A firm may scale up and expand into new areas thanks to funding, among other factors. These elements increase revenue and help businesses build a solid presence in the market. As roughly 38% of businesses fail because they either run out of cash or fail to obtain funding on time, entrepreneurs should also aim to raise money periodically.
Given that India has the second-highest number of startups in the world and that 69% of all companies worldwide started as home-based enterprises, this issue is particularly crucial in the context of India. India has seen a rise in startup investment, with $42 billion raised by Indian businesses in 2021. As a result, understanding the idea of startup finance is now much more important as a result.
Self-funding, or bootstrapping, is the customary first stage, during which an entrepreneur decides how much money he or she can give out of pocket and asks family and friends for lower-interest loans. There are fewer obstacles and paperwork obligations at this level. In the second step, known as the seed stage, the actual fundraising starts. Entrepreneurs borrow money at this stage from institutions like incubators, microlenders, and accelerators, among others. This round’s investment will be used to carry out market research to understand consumer wants and preferences.
When a company’s goods or services are ready for sale, venture capital investment is needed after this level of funding. Series A, B, and C are three separate fundraising tiers for venture capital. In addition to receiving finance from lenders and incubators, business owners may also raise money by way of an IPO (IPO). A corporation can raise money by selling shares to the public, including institutional investors and private buyers.

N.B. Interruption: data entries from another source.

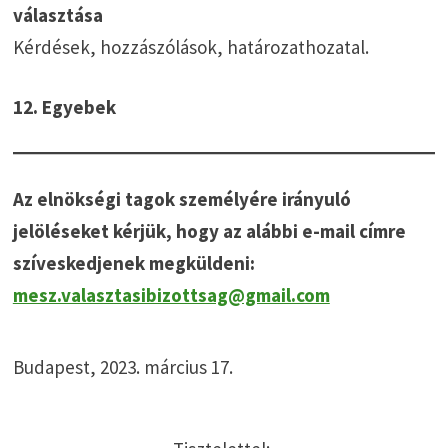
választása
Kérdések, hozzászólások, határozathozatal.
12. Egyebek
Az elnökségi tagok személyére irányuló
jelöléseket kérjük, hogy az alábbi e-mail címre
szíveskedjenek megküldeni:
mesz.valasztasibizottsag@gmail.com
Budapest, 2023. március 17.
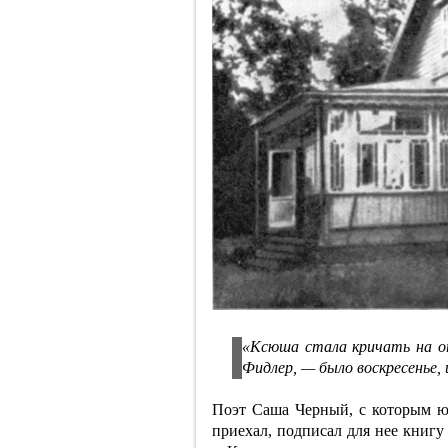
«Ксюша стала кричать на от
Фидлер, — было воскресенье,
Поэт Саша Черный, с которым юн
приехал, подписал для нее книгу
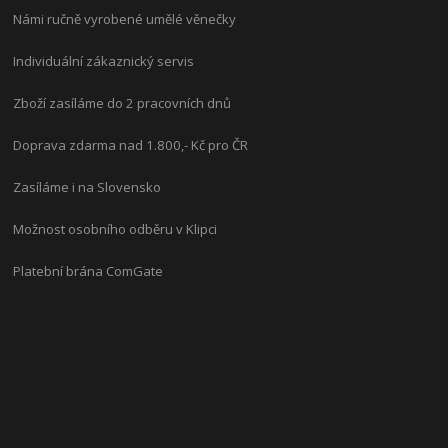
Námi ručně vyrobené umělé věnečky
Individuální zákaznický servis
Zboží zasíláme do 2 pracovních dnů
Doprava zdarma nad 1.800,- Kč pro ČR
Zasíláme i na Slovensko
Možnost osobního odběru v Klipci
Platební brána ComGate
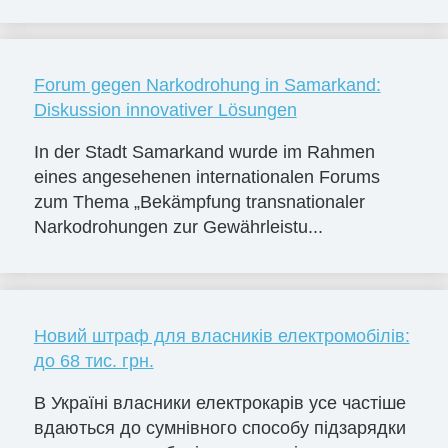
Forum gegen Narkodrohung in Samarkand:
Diskussion innovativer Lösungen
In der Stadt Samarkand wurde im Rahmen
eines angesehenen internationalen Forums
zum Thema „Bekämpfung transnationaler
Narkodrohungen zur Gewährleistu...
Новий штраф для власників електромобілів:
до 68 тис. грн.
В Україні власники електрокарів усе частіше
вдаються до сумнівного способу підзарядки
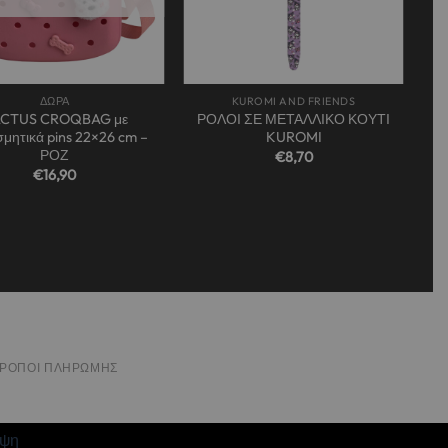
+
ΔΩΡΑ
KUROMI AND FRIENDS
CTUS CROQBAG με
ΡΟΛΟΙ ΣΕ ΜΕΤΑΛΛΙΚΟ ΚΟΥΤΙ
σμητικά pins 22×26 cm –
KUROMI
ΡΟΖ
€
8,70
€
16,90
ΤΡΌΠΟΙ ΠΛΗΡΩΜΉΣ
ιψη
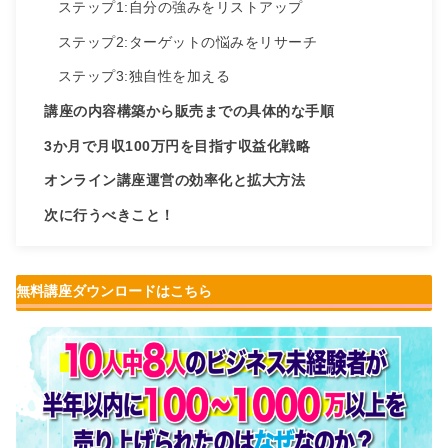
ステップ1:自分の強みをリストアップ
ステップ2:ターゲットの悩みをリサーチ
ステップ3:独自性を加える
講座の内容構築から販売までの具体的な手順
3か月で月収100万円を目指す収益化戦略
オンライン講座運営の効率化と拡大方法
次に行うべきこと！
無料講座ダウンロードはこちら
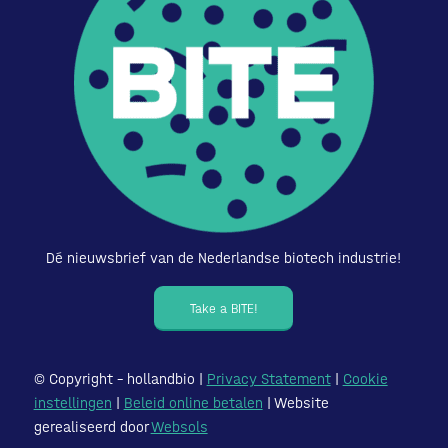
Dé nieuwsbrief van de Nederlandse biotech industrie!
Take a BITE!
© Copyright – hollandbio |
Privacy Statement
|
Cookie
instellingen
|
Beleid online betalen
| Website
gerealiseerd door
Websols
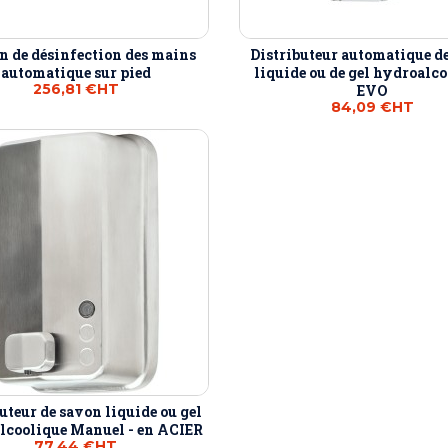
n de désinfection des mains
Distributeur automatique d
automatique sur pied
liquide ou de gel hydroalc
256,81 €
HT
EVO
84,09 €
HT
uteur de savon liquide ou gel
lcoolique Manuel - en ACIER
77,44 €
HT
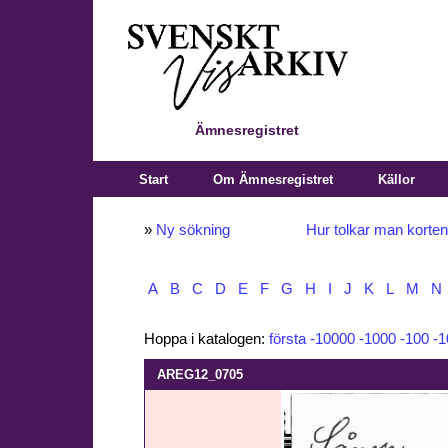
Ämnesregistret
Start
Om Ämnesregistret
Källor
»
Ny sökning
Hur tolkar man korte
A
B
C
D
E
F
G
H
I
J
K
L
M
N
Hoppa i katalogen:
första
-10000
-1000
-100
-1
AREG12_0705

Rights Related to Startup Financing
Legal agreements in startup fundraising are largely what govern the rights of the investors and firm owners. Investors often get certain benefits, such as a stock interest in the business. On the other hand, entrepreneurs have the right to get finance and assistance from investors within a predetermined time limit.

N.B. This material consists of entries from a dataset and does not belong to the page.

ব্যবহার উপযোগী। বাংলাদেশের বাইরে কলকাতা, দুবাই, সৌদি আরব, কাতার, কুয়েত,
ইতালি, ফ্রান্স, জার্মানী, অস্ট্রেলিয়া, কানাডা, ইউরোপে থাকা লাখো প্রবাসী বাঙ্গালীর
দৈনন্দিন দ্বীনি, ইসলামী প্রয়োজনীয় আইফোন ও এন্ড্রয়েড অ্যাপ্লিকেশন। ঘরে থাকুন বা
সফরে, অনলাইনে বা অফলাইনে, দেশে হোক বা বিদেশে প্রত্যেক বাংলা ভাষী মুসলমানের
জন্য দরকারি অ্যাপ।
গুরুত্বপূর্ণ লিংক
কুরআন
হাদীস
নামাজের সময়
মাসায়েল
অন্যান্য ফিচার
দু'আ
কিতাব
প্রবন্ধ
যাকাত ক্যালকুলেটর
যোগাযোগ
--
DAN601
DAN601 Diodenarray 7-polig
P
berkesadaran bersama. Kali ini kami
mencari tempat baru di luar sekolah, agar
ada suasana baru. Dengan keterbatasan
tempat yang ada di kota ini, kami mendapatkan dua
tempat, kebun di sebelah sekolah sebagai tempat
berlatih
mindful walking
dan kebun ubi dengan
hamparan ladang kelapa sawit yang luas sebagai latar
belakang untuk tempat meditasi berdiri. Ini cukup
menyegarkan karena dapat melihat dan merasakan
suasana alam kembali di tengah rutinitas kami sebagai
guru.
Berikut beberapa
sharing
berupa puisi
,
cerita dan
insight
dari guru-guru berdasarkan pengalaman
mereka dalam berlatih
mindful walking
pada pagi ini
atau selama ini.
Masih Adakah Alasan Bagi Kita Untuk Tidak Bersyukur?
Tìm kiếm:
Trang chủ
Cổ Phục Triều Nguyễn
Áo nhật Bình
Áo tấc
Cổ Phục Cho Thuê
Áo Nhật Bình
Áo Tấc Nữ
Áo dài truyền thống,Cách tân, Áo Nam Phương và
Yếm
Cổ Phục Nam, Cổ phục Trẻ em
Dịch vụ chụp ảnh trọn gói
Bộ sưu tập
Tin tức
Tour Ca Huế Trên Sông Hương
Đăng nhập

The Types of Instruments a Startup Can Issue to an Investor to Raise Money
Convertible Note
This is a device that changes the debt of a business into equity. This note may be converted into stock by the holder in the event that the business gets further funding. The holder of the note is entitled to repayment for the loan plus interest upon realization of the maturity date, as specified in the Convertible Note agreement if the company does not acquire further funding.

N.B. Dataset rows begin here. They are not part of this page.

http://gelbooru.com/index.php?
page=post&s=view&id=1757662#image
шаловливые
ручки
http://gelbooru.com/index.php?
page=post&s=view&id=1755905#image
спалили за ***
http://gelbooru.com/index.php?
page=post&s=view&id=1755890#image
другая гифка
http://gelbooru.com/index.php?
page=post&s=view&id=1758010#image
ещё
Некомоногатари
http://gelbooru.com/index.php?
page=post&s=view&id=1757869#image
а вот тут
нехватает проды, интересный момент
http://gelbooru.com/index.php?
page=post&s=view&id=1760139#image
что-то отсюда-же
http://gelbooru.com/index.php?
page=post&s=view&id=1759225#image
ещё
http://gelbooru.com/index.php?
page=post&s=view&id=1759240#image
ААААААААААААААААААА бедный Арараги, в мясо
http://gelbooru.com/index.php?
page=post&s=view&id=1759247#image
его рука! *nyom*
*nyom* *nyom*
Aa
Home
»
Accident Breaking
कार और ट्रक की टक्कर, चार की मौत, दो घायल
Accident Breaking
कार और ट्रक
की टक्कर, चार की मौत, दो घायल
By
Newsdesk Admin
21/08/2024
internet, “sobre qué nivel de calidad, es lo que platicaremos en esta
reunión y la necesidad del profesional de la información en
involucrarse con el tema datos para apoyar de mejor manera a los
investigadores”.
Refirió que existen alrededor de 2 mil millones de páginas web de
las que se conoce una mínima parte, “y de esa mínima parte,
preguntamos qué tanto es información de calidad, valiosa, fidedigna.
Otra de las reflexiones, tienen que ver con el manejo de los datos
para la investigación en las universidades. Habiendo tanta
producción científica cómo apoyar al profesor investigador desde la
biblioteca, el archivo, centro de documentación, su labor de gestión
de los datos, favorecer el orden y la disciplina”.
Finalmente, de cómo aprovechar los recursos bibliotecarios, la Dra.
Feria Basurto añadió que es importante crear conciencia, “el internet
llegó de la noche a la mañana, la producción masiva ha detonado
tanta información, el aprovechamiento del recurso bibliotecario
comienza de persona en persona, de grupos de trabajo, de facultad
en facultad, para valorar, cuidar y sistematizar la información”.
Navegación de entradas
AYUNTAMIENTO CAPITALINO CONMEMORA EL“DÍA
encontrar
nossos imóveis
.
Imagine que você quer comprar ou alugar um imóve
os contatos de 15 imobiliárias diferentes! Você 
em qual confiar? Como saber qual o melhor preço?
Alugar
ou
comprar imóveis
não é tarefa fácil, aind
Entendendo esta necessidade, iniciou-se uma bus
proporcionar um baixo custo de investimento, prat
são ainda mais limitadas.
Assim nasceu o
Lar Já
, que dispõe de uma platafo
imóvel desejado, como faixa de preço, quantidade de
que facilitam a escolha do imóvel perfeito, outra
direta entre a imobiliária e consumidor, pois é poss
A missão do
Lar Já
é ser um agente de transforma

These notes also contain a “discount” and a “cap or goal value.” Regardless of the company’s valuation at the time the note is converted, the cap or target valuation indicates the greatest price that the startup will pay, whilst the discount represents the lowest valuation that the firm will pay. Startups in India may offer convertible notes to investors in quantities of more than INR 25 Lakhs in accordance with the Companies (Acceptance of Deposit) Rules, 2014.
Equity
In order to distribute equity, a corporation must first determine its value and the price per share based on that value before distributing shares to investors.
SAFE (Simple Agreement for Future Equity)
This kind of agreement commonly referred to as an “equity derivative contract,” transforms the original capital put into a startup into future shares of the business. It is more negotiable because it has no maturity date or interest rate. They also incorporate contingency events, indicating whether it is in the investor’s best interests to repay the principle or convert it into stocks based on the occurrence or non-occurrence of specific events.
According to sections 42, 55, and 62 of the Companies Act of 2013, read with the Companies (Share Capital and Debentures) Rules of 2014 and the Companies (Prospectus and Allotment of Securities Rules of 2014), SAFE notes may also be used in India in the form of Compulsorily Convertible Preference Shares (CCPS).
Both founders and investors should be aware of the complexity of the investment, as well as their respective roles and responsibilities while raising capital. It’s crucial to keep in mind that choosing the wrong kind of contract might have serious repercussions.